(Data entries)
# # # # # # #

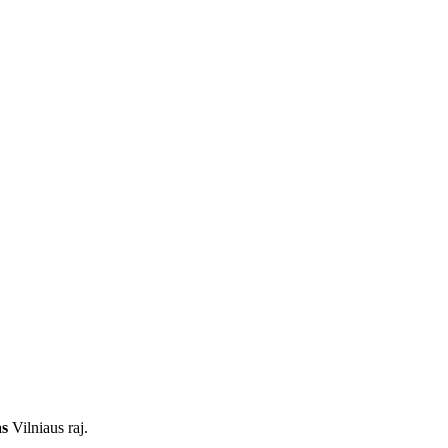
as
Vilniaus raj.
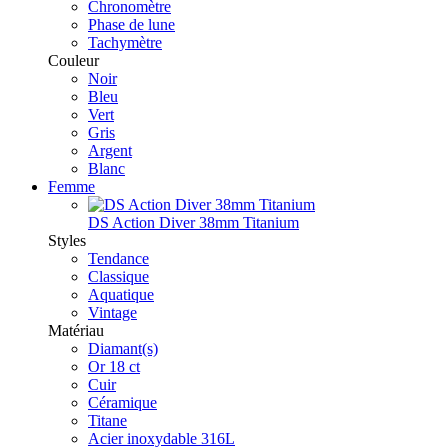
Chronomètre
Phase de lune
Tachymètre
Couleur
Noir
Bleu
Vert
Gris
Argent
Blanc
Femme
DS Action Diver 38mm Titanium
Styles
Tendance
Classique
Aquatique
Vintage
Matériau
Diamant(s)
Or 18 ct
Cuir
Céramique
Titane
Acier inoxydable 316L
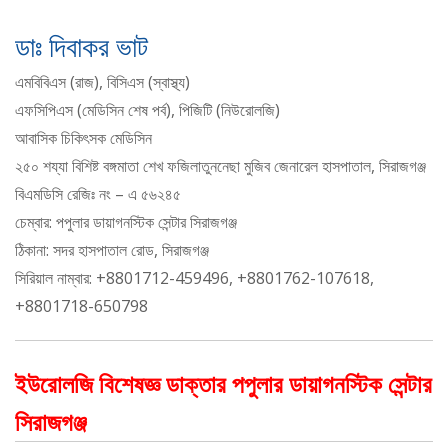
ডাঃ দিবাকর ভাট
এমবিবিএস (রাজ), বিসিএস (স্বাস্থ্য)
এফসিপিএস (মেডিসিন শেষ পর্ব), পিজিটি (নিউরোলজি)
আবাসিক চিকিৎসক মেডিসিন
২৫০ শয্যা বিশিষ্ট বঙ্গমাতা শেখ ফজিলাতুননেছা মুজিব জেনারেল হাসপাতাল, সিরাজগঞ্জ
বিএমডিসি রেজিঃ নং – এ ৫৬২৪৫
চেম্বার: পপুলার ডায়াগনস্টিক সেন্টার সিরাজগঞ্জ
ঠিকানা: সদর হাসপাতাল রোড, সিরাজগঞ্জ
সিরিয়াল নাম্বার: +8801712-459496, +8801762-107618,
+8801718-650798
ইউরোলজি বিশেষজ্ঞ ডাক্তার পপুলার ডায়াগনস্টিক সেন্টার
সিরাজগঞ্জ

# # # # # # #

Problem to solve
Reproduce the text of all the items above with "Couleur" renamed to "Teinte" and everything else unchanged. Leave out the pictures.

Completed exercise
as
Vilniaus raj.
Chronomètre
Phase de lune
Tachymètre
Teinte
Noir
Bleu
Vert
Gris
Argent
Blanc
Femme
DS Action Diver 38mm Titanium
Styles
Tendance
Classique
Aquatique
Vintage
Matériau
Diamant(s)
Or 18 ct
Cuir
Céramique
Titane
Acier inoxydable 316L
ডাঃ দিবাকর ভাট
এমবিবিএস (রাজ), বিসিএস (স্বাস্থ্য)
এফসিপিএস (মেডিসিন শেষ পর্ব), পিজিটি (নিউরোলজি)
আবাসিক চিকিৎসক মেডিসিন
২৫০ শয্যা বিশিষ্ট বঙ্গমাতা শেখ ফজিলাতুননেছা মুজিব জেনারেল হাসপাতাল, সিরাজগঞ্জ
বিএমডিসি রেজিঃ নং – এ ৫৬২৪৫
চেম্বার: পপুলার ডায়াগনস্টিক সেন্টার সিরাজগঞ্জ
ঠিকানা: সদর হাসপাতাল রোড, সিরাজগঞ্জ
সিরিয়াল নাম্বার: +8801712-459496, +8801762-107618,
+8801718-650798
ইউরোলজি বিশেষজ্ঞ ডাক্তার পপুলার ডায়াগনস্টিক সেন্টার
সিরাজগঞ্জ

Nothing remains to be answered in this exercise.